YOUR ASSIGNMENT - Starting with the line that contains "median 13.6, box" and going on through the last line of the items, output those lines as a Markdown table with two columns, Row and Text. Put a row number in Row and the line itself in Text, and leave out blank lines and pictures.

DATA IN THIS EXERCISE -
# # # # #
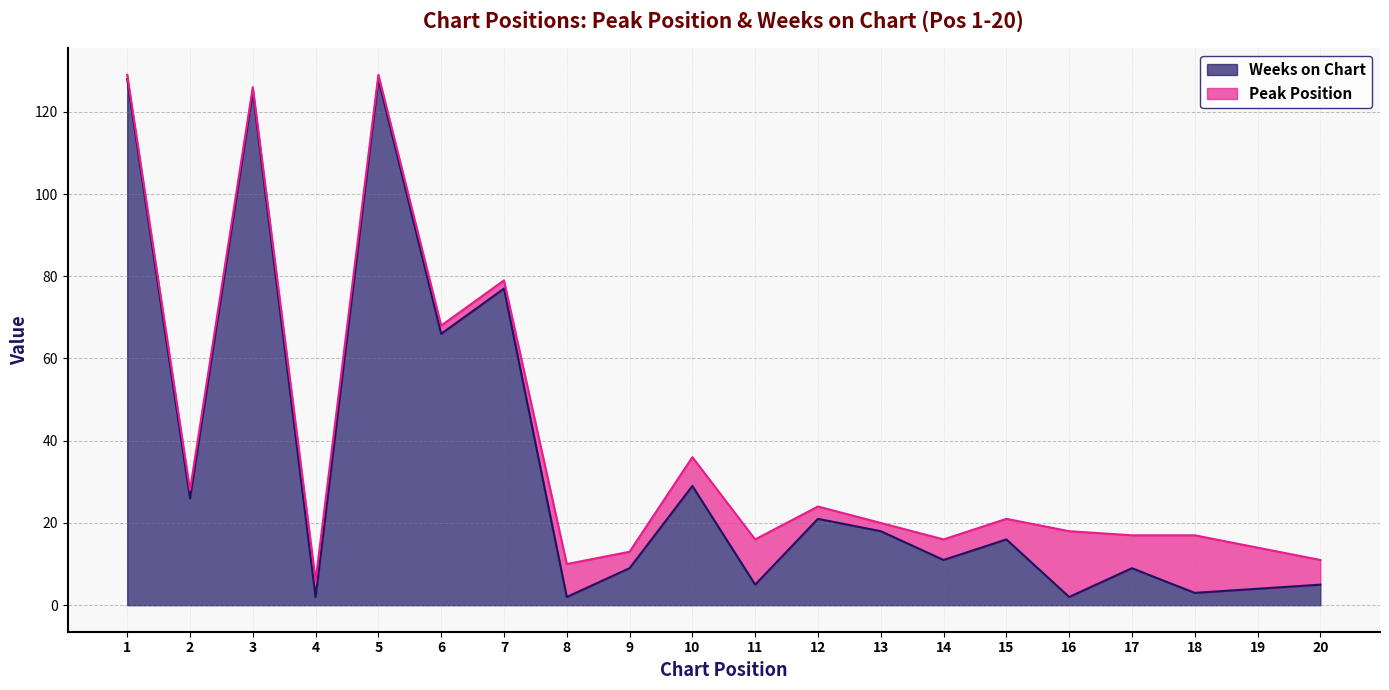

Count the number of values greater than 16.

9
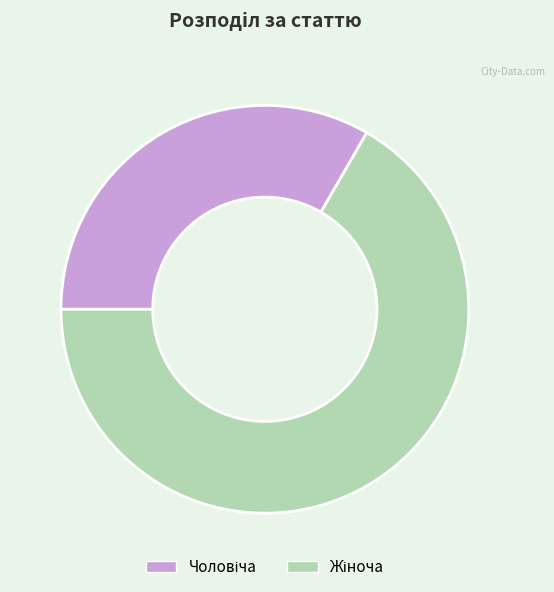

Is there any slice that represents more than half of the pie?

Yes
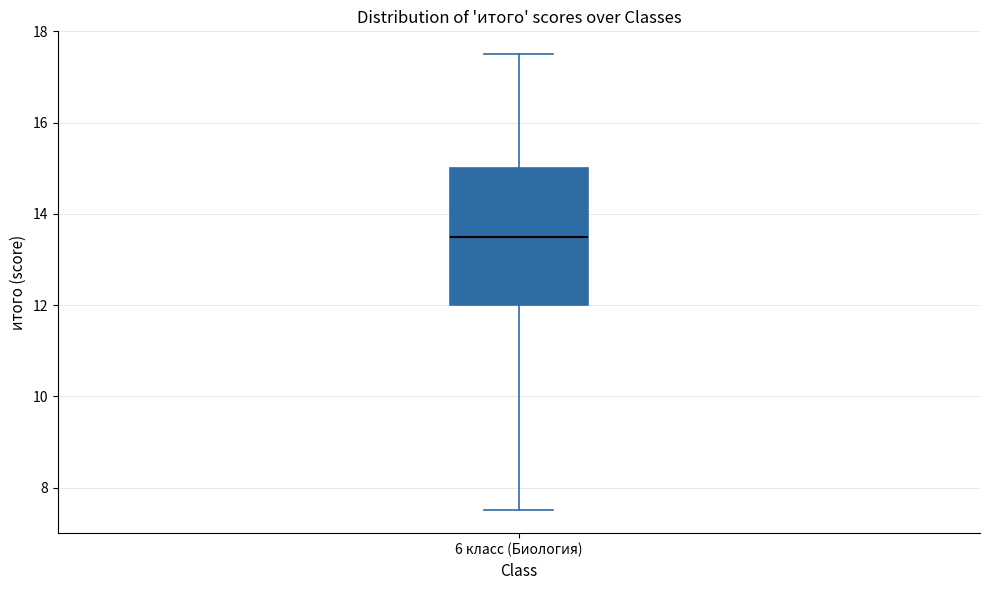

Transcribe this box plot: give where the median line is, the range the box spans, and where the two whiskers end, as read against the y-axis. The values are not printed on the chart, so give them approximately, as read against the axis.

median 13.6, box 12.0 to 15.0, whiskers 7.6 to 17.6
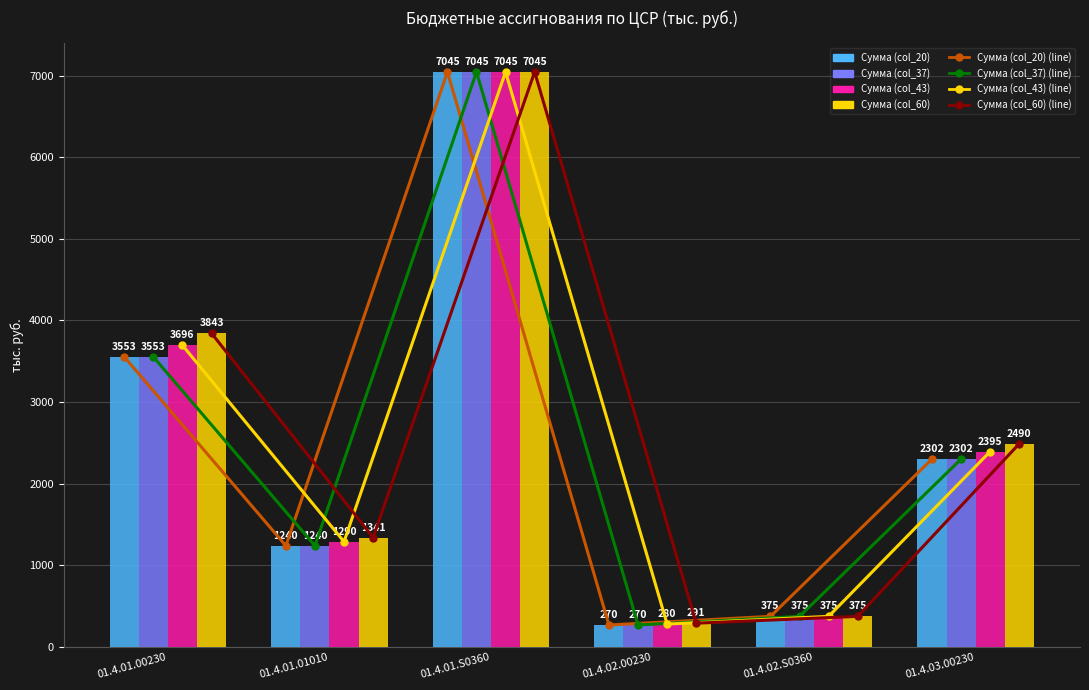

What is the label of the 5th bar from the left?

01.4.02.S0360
# # # # #
TASK SOLUTION -
| Row | Text |
|---|---|
| 1 | median 13.6, box 12.0 to 15.0, whiskers 7.6 to 17.6 |
| 2 | What is the label of the 5th bar from the left? |
| 3 | 01.4.02.S0360 |